### Exercise requirements
Only the lines that contain the string "maven" belong in the answer; pull them from the records.

** Source data follows **

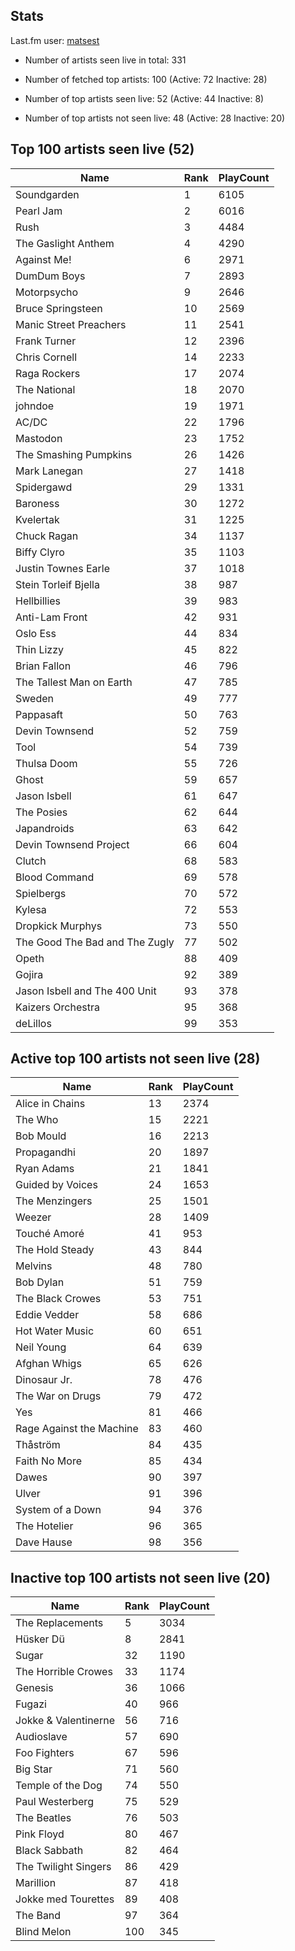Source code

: ## Stats 


Last.fm user: [matsest](https://www.last.fm/user/matsest)

- Number of artists seen live in total: 331

- Number of fetched top artists: 100 (Active: 72 Inactive: 28)

- Number of top artists seen live: 52 (Active: 44 Inactive: 8)

- Number of top artists not seen live: 48 (Active: 28 Inactive: 20)

## Top 100 artists seen live (52)

Name                           | Rank | PlayCount
------------------------------ | ---- | ---------
Soundgarden                    | 1    | 6105     
Pearl Jam                      | 2    | 6016     
Rush                           | 3    | 4484     
The Gaslight Anthem            | 4    | 4290     
Against Me!                    | 6    | 2971     
DumDum Boys                    | 7    | 2893     
Motorpsycho                    | 9    | 2646     
Bruce Springsteen              | 10   | 2569     
Manic Street Preachers         | 11   | 2541     
Frank Turner                   | 12   | 2396     
Chris Cornell                  | 14   | 2233     
Raga Rockers                   | 17   | 2074     
The National                   | 18   | 2070     
johndoe                        | 19   | 1971     
AC/DC                          | 22   | 1796     
Mastodon                       | 23   | 1752     
The Smashing Pumpkins          | 26   | 1426     
Mark Lanegan                   | 27   | 1418     
Spidergawd                     | 29   | 1331     
Baroness                       | 30   | 1272     
Kvelertak                      | 31   | 1225     
Chuck Ragan                    | 34   | 1137     
Biffy Clyro                    | 35   | 1103     
Justin Townes Earle            | 37   | 1018     
Stein Torleif Bjella           | 38   | 987      
Hellbillies                    | 39   | 983      
Anti-Lam Front                 | 42   | 931      
Oslo Ess                       | 44   | 834      
Thin Lizzy                     | 45   | 822      
Brian Fallon                   | 46   | 796      
The Tallest Man on Earth       | 47   | 785      
Sweden                         | 49   | 777      
Pappasaft                      | 50   | 763      
Devin Townsend                 | 52   | 759      
Tool                           | 54   | 739      
Thulsa Doom                    | 55   | 726      
Ghost                          | 59   | 657      
Jason Isbell                   | 61   | 647      
The Posies                     | 62   | 644      
Japandroids                    | 63   | 642      
Devin Townsend Project         | 66   | 604      
Clutch                         | 68   | 583      
Blood Command                  | 69   | 578      
Spielbergs                     | 70   | 572      
Kylesa                         | 72   | 553      
Dropkick Murphys               | 73   | 550      
The Good The Bad and The Zugly | 77   | 502      
Opeth                          | 88   | 409      
Gojira                         | 92   | 389      
Jason Isbell and The 400 Unit  | 93   | 378      
Kaizers Orchestra              | 95   | 368      
deLillos                       | 99   | 353      

## Active top 100 artists not seen live (28)

Name                     | Rank | PlayCount
------------------------ | ---- | ---------
Alice in Chains          | 13   | 2374     
The Who                  | 15   | 2221     
Bob Mould                | 16   | 2213     
Propagandhi              | 20   | 1897     
Ryan Adams               | 21   | 1841     
Guided by Voices         | 24   | 1653     
The Menzingers           | 25   | 1501     
Weezer                   | 28   | 1409     
Touché Amoré             | 41   | 953      
The Hold Steady          | 43   | 844      
Melvins                  | 48   | 780      
Bob Dylan                | 51   | 759      
The Black Crowes         | 53   | 751      
Eddie Vedder             | 58   | 686      
Hot Water Music          | 60   | 651      
Neil Young               | 64   | 639      
Afghan Whigs             | 65   | 626      
Dinosaur Jr.             | 78   | 476      
The War on Drugs         | 79   | 472      
Yes                      | 81   | 466      
Rage Against the Machine | 83   | 460      
Thåström                 | 84   | 435      
Faith No More            | 85   | 434      
Dawes                    | 90   | 397      
Ulver                    | 91   | 396      
System of a Down         | 94   | 376      
The Hotelier             | 96   | 365      
Dave Hause               | 98   | 356      

## Inactive top 100 artists not seen live (20)

Name                 | Rank | PlayCount
-------------------- | ---- | ---------
The Replacements     | 5    | 3034     
Hüsker Dü            | 8    | 2841     
Sugar                | 32   | 1190     
The Horrible Crowes  | 33   | 1174     
Genesis              | 36   | 1066     
Fugazi               | 40   | 966      
Jokke & Valentinerne | 56   | 716      
Audioslave           | 57   | 690      
Foo Fighters         | 67   | 596      
Big Star             | 71   | 560      
Temple of the Dog    | 74   | 550      
Paul Westerberg      | 75   | 529      
The Beatles          | 76   | 503      
Pink Floyd           | 80   | 467      
Black Sabbath        | 82   | 464      
The Twilight Singers | 86   | 429      
Marillion            | 87   | 418      
Jokke med Tourettes  | 89   | 408      
The Band             | 97   | 364      
Blind Melon          | 100  | 345      

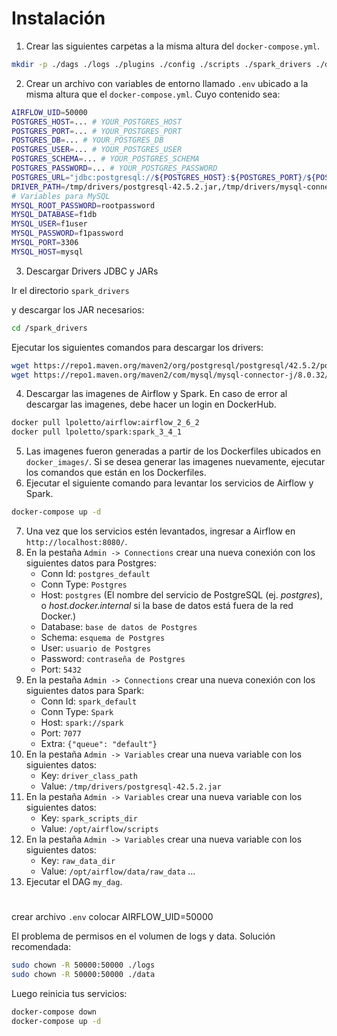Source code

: # Instalación

1. Crear las siguientes carpetas a la misma altura del `docker-compose.yml`.

```bash
mkdir -p ./dags ./logs ./plugins ./config ./scripts ./spark_drivers ./data ./database
```

2. Crear un archivo con variables de entorno llamado `.env` ubicado a la misma altura que el `docker-compose.yml`. Cuyo contenido sea:

```bash
AIRFLOW_UID=50000
POSTGRES_HOST=... # YOUR_POSTGRES_HOST
POSTGRES_PORT=... # YOUR_POSTGRES_PORT
POSTGRES_DB=... # YOUR_POSTGRES_DB
POSTGRES_USER=... # YOUR_POSTGRES_USER
POSTGRES_SCHEMA=... # YOUR_POSTGRES_SCHEMA
POSTGRES_PASSWORD=... # YOUR_POSTGRES_PASSWORD
POSTGRES_URL="jdbc:postgresql://${POSTGRES_HOST}:${POSTGRES_PORT}/${POSTGRES_DB}?user=${POSTGRES_USER}&password=${POSTGRES_PASSWORD}"
DRIVER_PATH=/tmp/drivers/postgresql-42.5.2.jar,/tmp/drivers/mysql-connector-j-8.0.32.jar
# Variables para MySQL
MYSQL_ROOT_PASSWORD=rootpassword
MYSQL_DATABASE=f1db
MYSQL_USER=f1user
MYSQL_PASSWORD=f1password
MYSQL_PORT=3306
MYSQL_HOST=mysql
```
3. Descargar Drivers JDBC y JARs

Ir el directorio `spark_drivers` 
<!-- en el directorio `docker_shared_folder/working_dir/` -->
y descargar los JAR necesarios:

```bash
cd /spark_drivers
```

Ejecutar los siguientes comandos para descargar los drivers:

```bash
wget https://repo1.maven.org/maven2/org/postgresql/postgresql/42.5.2/postgresql-42.5.2.jar
wget https://repo1.maven.org/maven2/com/mysql/mysql-connector-j/8.0.32/mysql-connector-j-8.0.32.jar
```
4. Descargar las imagenes de Airflow y Spark. En caso de error al descargar las imagenes, debe hacer un login en DockerHub.
```bash
docker pull lpoletto/airflow:airflow_2_6_2
docker pull lpoletto/spark:spark_3_4_1
```
5. Las imagenes fueron generadas a partir de los Dockerfiles ubicados en `docker_images/`. Si se desea generar las imagenes nuevamente, ejecutar los comandos que están en los Dockerfiles.
6. Ejecutar el siguiente comando para levantar los servicios de Airflow y Spark.
```bash
docker-compose up -d
```
7. Una vez que los servicios estén levantados, ingresar a Airflow en `http://localhost:8080/`.
8. En la pestaña `Admin -> Connections` crear una nueva conexión con los siguientes datos para Postgres:
    * Conn Id: `postgres_default`
    * Conn Type: `Postgres`
    * Host: `postgres` (El nombre del servicio de PostgreSQL (ej. *postgres*), o *host.docker.internal* si la base de datos está fuera de la red Docker.)
    * Database: `base de datos de Postgres`
    * Schema: `esquema de Postgres`
    * User: `usuario de Postgres`
    * Password: `contraseña de Postgres`
    * Port: `5432`
9. En la pestaña `Admin -> Connections` crear una nueva conexión con los siguientes datos para Spark:
    * Conn Id: `spark_default`
    * Conn Type: `Spark`
    * Host: `spark://spark`
    * Port: `7077`
    * Extra: `{"queue": "default"}`
10. En la pestaña `Admin -> Variables` crear una nueva variable con los siguientes datos:
    * Key: `driver_class_path`
    * Value: `/tmp/drivers/postgresql-42.5.2.jar`
11. En la pestaña `Admin -> Variables` crear una nueva variable con los siguientes datos:
    * Key: `spark_scripts_dir`
    * Value: `/opt/airflow/scripts`
12. En la pestaña `Admin -> Variables` crear una nueva variable con los siguientes datos:
    * Key: `raw_data_dir`
    * Value: `/opt/airflow/data/raw_data`
...
13. Ejecutar el DAG `my_dag`.

#

crear archivo `.env` colocar AIRFLOW_UID=50000

El problema de permisos en el volumen de logs y data. Solución recomendada:

```bash 
sudo chown -R 50000:50000 ./logs
sudo chown -R 50000:50000 ./data
```

Luego reinicia tus servicios:

```bash
docker-compose down
docker-compose up -d
```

** End of Source data **

### Answer for this exercise
wget https://repo1.maven.org/maven2/org/postgresql/postgresql/42.5.2/postgresql-42.5.2.jar
wget https://repo1.maven.org/maven2/com/mysql/mysql-connector-j/8.0.32/mysql-connector-j-8.0.32.jar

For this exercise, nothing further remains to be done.